How to make a 303-style acid bassline in Ableton Live
3rd Sep 2009 | 15:36
Step 1: One of the easiest ways to get a 303-style acid bassline in Ableton Live is to use Computer Music magazine’s very own CM-303 synth, which you’ll find on the cover DVD every month as part of the CM Studio (you could also try D16’s Phosycon or Togu Audio Line’s freeware TAL-BassLine). Drag your synth from the plug-in list onto one of Live’s MIDI tracks.
Step 2: Roland TB-303 synths are triggered using an internal step sequencer, so to replicate this feel, you’re going to need to limit yourself to using straight 1/16th notes. Create a single-bar MIDI part in Live and create a simple pattern like the one we’ve used here.
Adding the glide
Step 3: To get the characteristic 303 glide, lengthen one of the notes so that it overlaps with the successive note, as we have here. Note the portamento effect that is introduced when we do this. The amount of time between notes is controlled with CM-303’s Glide knob.
Brightening the sound
Step 4: Currently, the sound is quite dull. Turning up the Cut knob will make the riff sound brighter, but let’s use the Env knob instead. This controls the amplitude of the filter cutoff envelope. Turning it up to full makes the effect much more pronounced.
Step 5: The filter cutoff envelope is extremely simple, and features a single decay control that either tightens or loosens its effect. Sweep the Decay knob to get a feel for how it changes the sound. When you’re done, leave it on 36%, as we have here.
Step 6: To get that characteristic high-end acid squelch, simply turn up the Res (resonance) knob. This boosts the frequencies around the cutoff point, making the movement of the filter even more apparent. Set the resonance to 70% and sweep the cutoff up and down – now that’s acid!
Step 7: To make a rawer, dirtier riff, drag Live’s Saturator effect onto the MIDI track and turn up the Drive knob to 20dB. With the Cut set to full and the Res at zero, this will give you a satisfying, nasty, aggressive distorted, sawtooth sound. Once you’ve had enough, bypass the effect.
Step 8: To get a bouncy acid bass, turn the Res and Cut all the way down and change the Wave (shape) from sawtooth to square in the bottom left-hand corner of the interface.

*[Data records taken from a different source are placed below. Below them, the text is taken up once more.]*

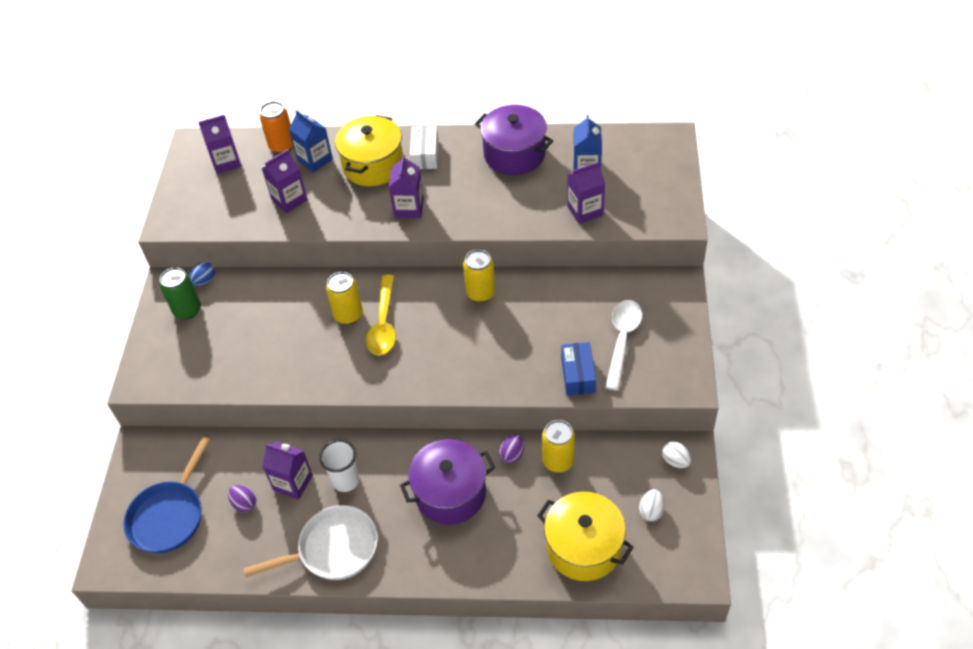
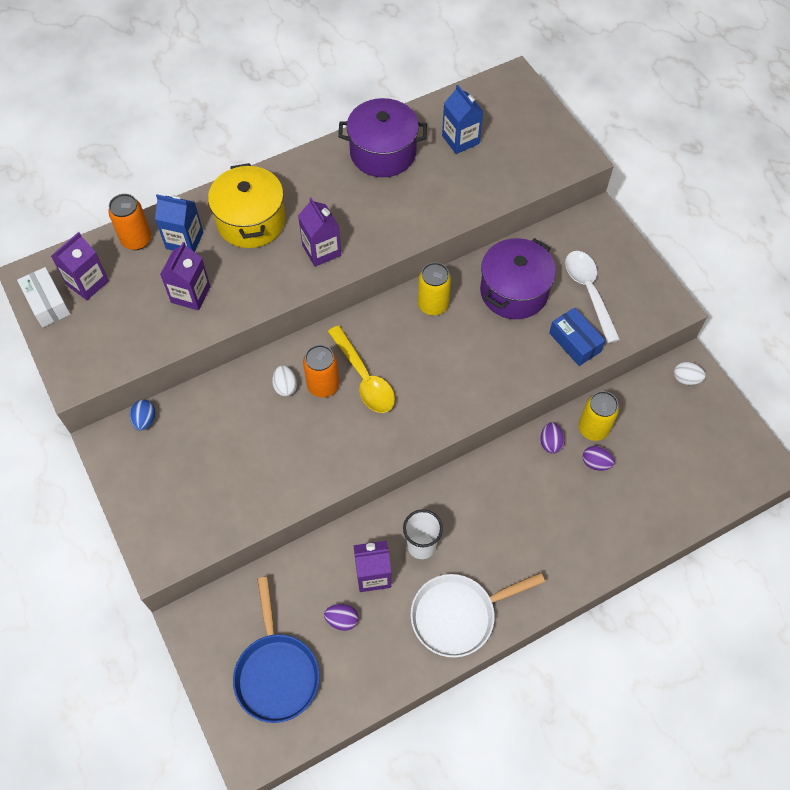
camera: 35 degrees left, 10 degrees up
green can [160,267,201,320] -> none
white pan [244,505,378,580] -> white pan turned 150 degrees counterclockwise [411,573,545,658]
yellow can [326,272,363,325] -> orange can [303,345,339,397]
purple pot [400,439,495,525] -> purple pot moved to [480,238,556,319]
white box [410,126,439,169] -> white box moved to [17,267,71,327]
yellow pot [537,492,634,581] -> none
purple carton [567,162,605,224] -> none
white egg [639,489,664,521] -> white egg moved to [272,365,297,396]
none -> purple egg [583,446,615,471]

The square shape isn’t as cutting as the saw, but it has a fuller low-end, which is perfect for bouncy bass.
Tuning and doubling
Step 9: Note that it’s possible to change both the coarse and fine tuning of the instrument using the Tune panel in the top left-hand corner of the interface. To get a fatter sound, you could layer up two CM-303s playing the same part, one set to sawtooth, the other to square. Then, set the fine tune and relative levels to get the exact sound you’re after.